* Aufgaben
1 > Drucke den Abschnitt des Konzertberichts von „Jubiläumskonzert der Chopin-Gesellschaft“ bis einschließlich „im ausverkauften Haus.“ wortgetreu ab.
2 > Gib für jede der folgenden Aussagen an, ob sie mit dem Konzertbericht übereinstimmt, und belege dein Ja oder Nein mit einem wörtlichen Zitat daraus: (a) Die Chopin-Gesellschaft präsentiert seit 25 Jahren ein sommerliches Open-Air-Konzert im Georgengarten. (b) Der Abend in der Tellkampfschule begann mit einem Werk von Chopin. (c) Varvara Nepomnyashchaya lehrt an der Hamburger Musikhochschule.

* Seitentext
---+---

2 | Klavier und Orchester

Varvara Nepomnyashchaya, Klavier; Junges Sinfonie Orchester Hannover, Tobias Rokahr | Tellkampfschule

Jubiläumskonzert der Chopin-Gesellschaft

Okka Mallek
Hannover, 10.02.2013

Eine Idee hat sich bewährt und das ist ein Grund zum Feiern! Seit 25 Jahren präsentiert die hannoversche Chopin-Gesellschaft der öffentlichkeit als sommerliches Open-Air-Konzert anspruchsvolle klassische Musik im hannoverschen Georgengarten. Längst ist diese Einrichtung zu einer beliebten Tradition geworden und seit der Gründung ist das junge Sinfonieorchester Hannover (JSO) dabei. Die Chopin-Gesellschaft hat zahlreiche Solisten verpflichtet, mit dem JSO zu konzertieren und nun gab es, zusätzlich zum sommerlichen Traditionskonzert, ein Jubiläumskonzert in der hannoverschen Tellkampfschule. Ein geeigneter Rahmen für eine sinfonische Aufführung und ein sehr ansprechendes Programm im ausverkauften Haus. 

Schuberts „Unvollendete“, mit der der Abend eingeleitet wurde, ist zweifellos eine der meistgespielten Sinfonien. Ob es an dem Mysterium des Fragmentarischen, dem geheimnisvollen Nimbus oder einfach an der Schönheit der zahlreichen liedhaften Themen dieser zweisätzigen Sinfonie liegt, bleibt dahingestellt. über die Entstehung des Werkes gibt es keine aufschlussreichen historischen Belege. Diese Musik kann man auf sich wirken lassen und genießen. 

Das düster und bedrohlich wirkende Eingangsmotiv der Celli und Kontrabässe ließ das lästige knarren der Aulastühle schnell vergessen und spätestens als das Hauptthema in den Oboen und Klarinetten erklang, war der Hörer im Geschehen dieser ergreifenden Klangwelt. Tobias Rokahr als erfahrener Dirigent hatte sein Orchester gut im Griff und präsentierte sich als souveräner Klanggestalter. Besonders die Blechbläser verdienten sich großes Lob mit guter Intonation und präzisen Einsätzen und auch die Cellisten konnten sich hervorragend profilieren. 

Die Pianistin mit dem schwer auszusprechenden Namen Varvara Nepomnyashchaya bekam ihre musikalische Ausbildung am Moskauer Hochbegabteninstitut der Gnessin-Musikschule und am Moskauer Tschaikowsky-Konservatorium, bevor sie bei ihrem Landsmann Evgeni Koroliov an der Hamburger Musikhochschule, wo sie auch lehrt, studierte.

---+---

* Datenauszug
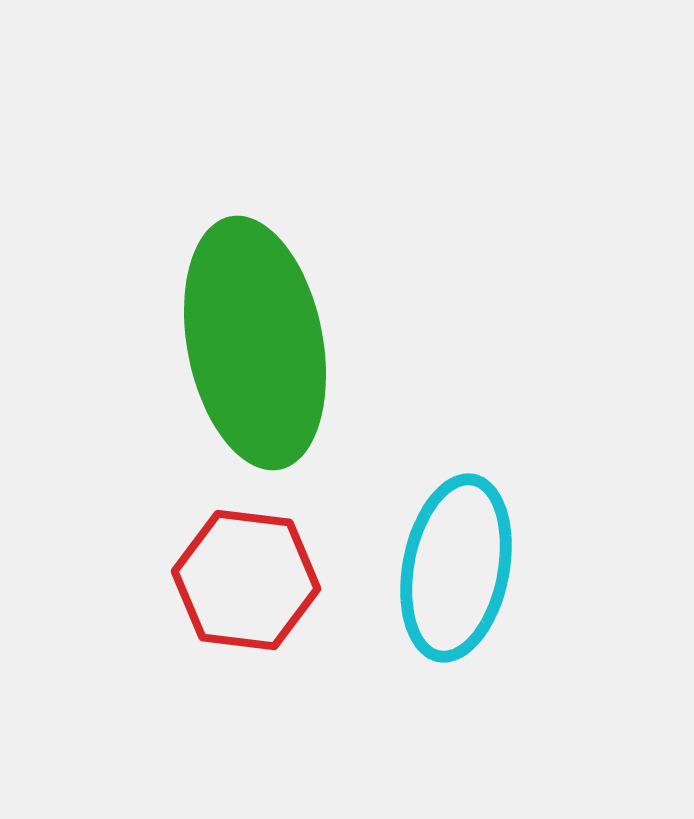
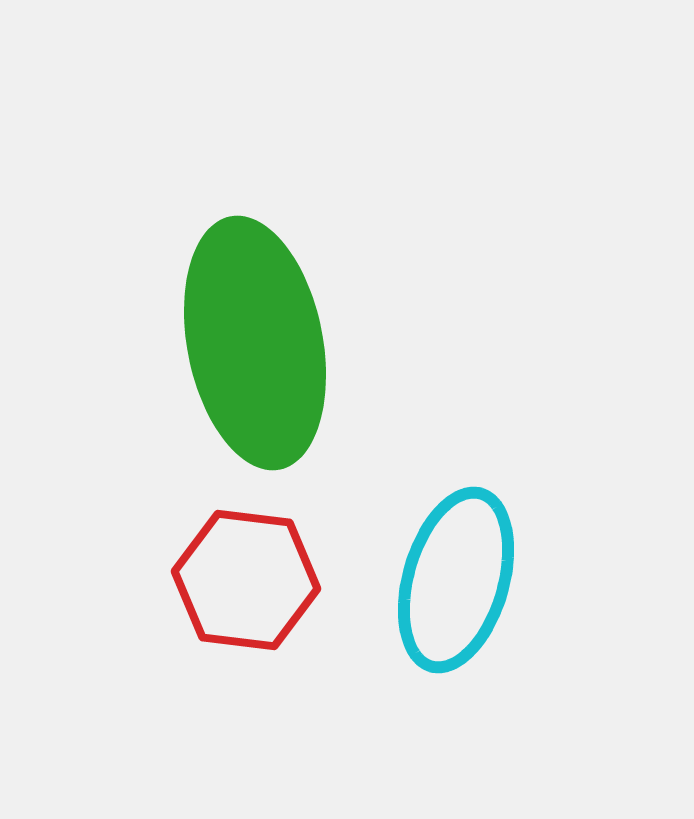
cyan ellipse: moved 12 px down; rotated 5 degrees clockwise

---+---

* Antworten je Aufgabe
1 >
Jubiläumskonzert der Chopin-Gesellschaft

Okka Mallek
Hannover, 10.02.2013

Eine Idee hat sich bewährt und das ist ein Grund zum Feiern! Seit 25 Jahren präsentiert die hannoversche Chopin-Gesellschaft der öffentlichkeit als sommerliches Open-Air-Konzert anspruchsvolle klassische Musik im hannoverschen Georgengarten. Längst ist diese Einrichtung zu einer beliebten Tradition geworden und seit der Gründung ist das junge Sinfonieorchester Hannover (JSO) dabei. Die Chopin-Gesellschaft hat zahlreiche Solisten verpflichtet, mit dem JSO zu konzertieren und nun gab es, zusätzlich zum sommerlichen Traditionskonzert, ein Jubiläumskonzert in der hannoverschen Tellkampfschule. Ein geeigneter Rahmen für eine sinfonische Aufführung und ein sehr ansprechendes Programm im ausverkauften Haus.

2 >
(a) Ja: „Seit 25 Jahren präsentiert die hannoversche Chopin-Gesellschaft der öffentlichkeit als sommerliches Open-Air-Konzert anspruchsvolle klassische Musik im hannoverschen Georgengarten.“
(b) Nein: „Schuberts „Unvollendete“, mit der der Abend eingeleitet wurde, ist zweifellos eine der meistgespielten Sinfonien.“
(c) Ja: „an der Hamburger Musikhochschule, wo sie auch lehrt“